Jonathan Price, chief executive of Teck Resources, one of Canada’s largest mining groups, said government and local opposition to mines for copper, lithium and iron ore will grow unless the industry improves its record.
“Resource nationalism is a risk to the energy transition because we need to be encouraging investment in new mines and new capacity for the future if we are going to meet the demand we see ahead,” he told the Financial Times.
The perception of the industry’s harmful impact on nature has prompted some governments to take greater control over resources, referred to as resource nationalism, which conflicts with the interests of multinational mining groups.

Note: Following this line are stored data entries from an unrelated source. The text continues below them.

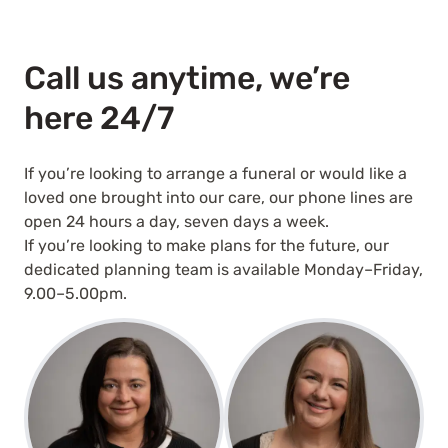
Call us anytime, we’re
here 24/7
If you’re looking to arrange a funeral or would like a
loved one brought into our care, our phone lines are
open 24 hours a day, seven days a week.
If you’re looking to make plans for the future, our
dedicated planning team is available Monday–Friday,
9.00–5.00pm.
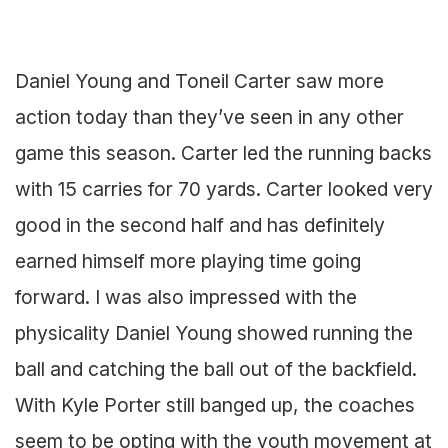
Daniel Young and Toneil Carter saw more
action today than they’ve seen in any other
game this season. Carter led the running backs
with 15 carries for 70 yards. Carter looked very
good in the second half and has definitely
earned himself more playing time going
forward. I was also impressed with the
physicality Daniel Young showed running the
ball and catching the ball out of the backfield.
With Kyle Porter still banged up, the coaches
seem to be opting with the youth movement at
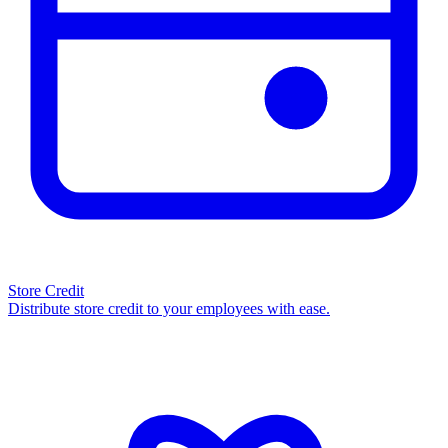
Store Credit
Distribute store credit to your employees with ease.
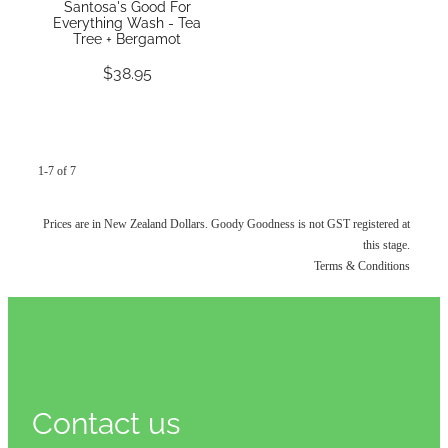
Santosa's Good For
Everything Wash - Tea
Tree + Bergamot
$38.95
1-7 of 7
Prices are in New Zealand Dollars. Goody Goodness is not GST registered at
this stage.
Terms & Conditions
Contact us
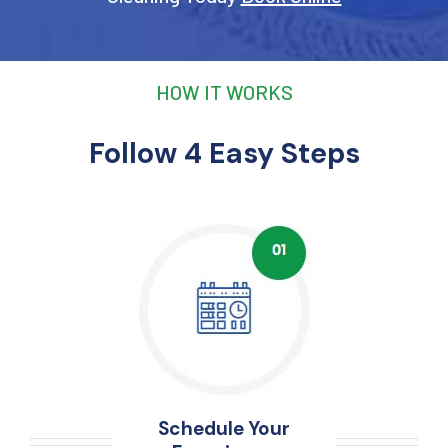
HOW IT WORKS
Follow 4 Easy Steps
Schedule Your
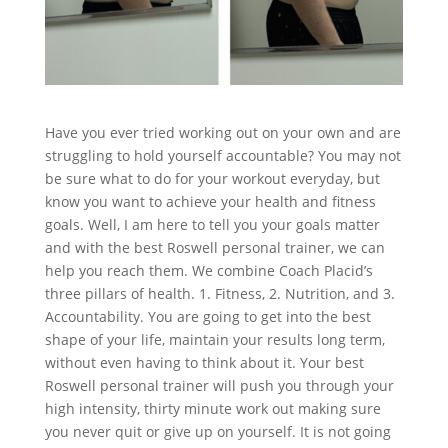
Have you ever tried working out on your own and are
struggling to hold yourself accountable? You may not
be sure what to do for your workout everyday, but
know you want to achieve your health and fitness
goals. Well, I am here to tell you your goals matter
and with the best Roswell personal trainer, we can
help you reach them. We combine Coach Placid’s
three pillars of health. 1. Fitness, 2. Nutrition, and 3.
Accountability. You are going to get into the best
shape of your life, maintain your results long term,
without even having to think about it. Your best
Roswell personal trainer will push you through your
high intensity, thirty minute work out making sure
you never quit or give up on yourself. It is not going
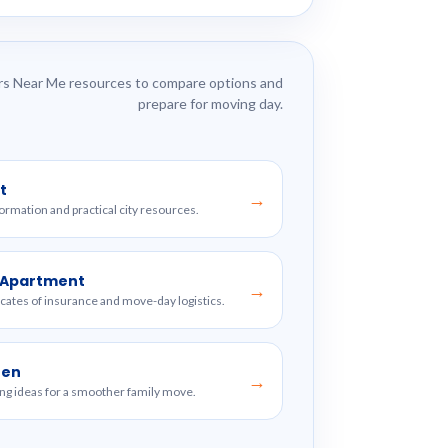
s Near Me resources to compare options and
prepare for moving day.
t
→
formation and practical city resources.
w Apartment
→
ficates of insurance and move-day logistics.
ren
→
ng ideas for a smoother family move.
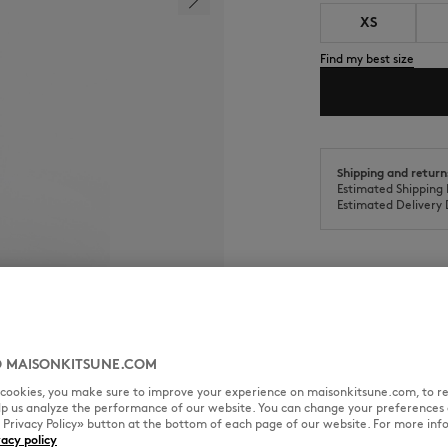
XS
Find my best size
Shipping and return
Estimated Shipping 
Estimated Delivery 
SIZE & CUT
MATERIAL & CA
 MAISONKITSUNE.COM
l cookies, you make sure to improve your experience on maisonkitsune.com, to re
ered patch on the chest.
elp us analyze the performance of our website. You can change your preferences 
Cut: FITTED
« Privacy Policy» button at the bottom of each page of our website. For more inf
Sizing: WOMEN
vacy policy
The female model is 1.77m tall 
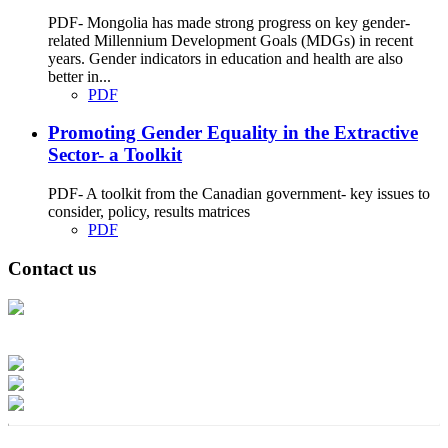
PDF- Mongolia has made strong progress on key gender-
related Millennium Development Goals (MDGs) in recent
years. Gender indicators in education and health are also
better in...
PDF
Promoting Gender Equality in the Extractive
Sector- a Toolkit
PDF- A toolkit from the Canadian government- key issues to
consider, policy, results matrices
PDF
Contact us
Address: Ашигт малтмал, газрын тосны газар, Монгол Улс, Улаанбаатар
хот 15170, Чингэлтэй дүүрэг, Барилгачдын талбай-3, Засгийн газрын XII
байр, баруун жигүүр
Факс: 976-11-310370
Вэб админ: 976-51-263915
Цахим шуудан: info@mrpam.gov.mn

These tensions have resulted as mining projects, which are typically vast infrastructure initiatives, inevitably cause environmental harm ranging from deforestation and stripping animals of their natural habitats to polluting local freshwater supplies.
Price’s comments came as the International Council of Mining and Metals, a trade group representing a third of the global industry, unveiled new commitments to protect nature and biodiversity in what it claimed was the first announcement of its kind.
Under the commitments, companies including BHP, Rio Tinto and Anglo American must disclose nature-related risks and impacts of their projects by 2026, ensure no net loss of biodiversity when they close mines and work with suppliers to halt and reverse nature loss by 2030.
ICMM said that the scope of the industry’s commitments covered its impact on land, freshwater, oceans and the atmosphere.
Unless indigenous and local communities are satisfied that mining groups will operate to high environmental standards, then “those mines or operators might not be able to achieve permits”, said Price, who is chair of ICMM’s nature advisory group.
If those commitments can be delivered on, then “it may temper some of the more extreme views that some in government may hold that go against the industry’s interests”, added Rohitesh Dhawan, president and chief executive of ICMM.
The International Energy Agency said there would need to be a big increase in the production of metals such as copper, lithium and iron ore in the coming years for the world to achieve net zero emissions by 2050, which will require building wind farms, electric cars and power lines.
The mining industry’s ability to keep up with surging demand is, however, hamstrung by local community opposition and increasing challenges in securing environmental permits.
For example, carmakers are concerned about the production of nickel in Indonesia because of deforestation and fears of biodiversity loss.
Another example is in Panama, where one of the world’s largest copper mines is being shut and has been accused of causing irreversible environmental damage on social media.
Last year US authorities blocked a copper-nickel project in Minnesota to preserve a wilderness area.
Price’s own company Teck has also been under fire from NGOs about the environmental impact of its mines including water pollution at the Elk Valley coal mines in Canada, which it agreed to sell to Glencore for $9bn in November.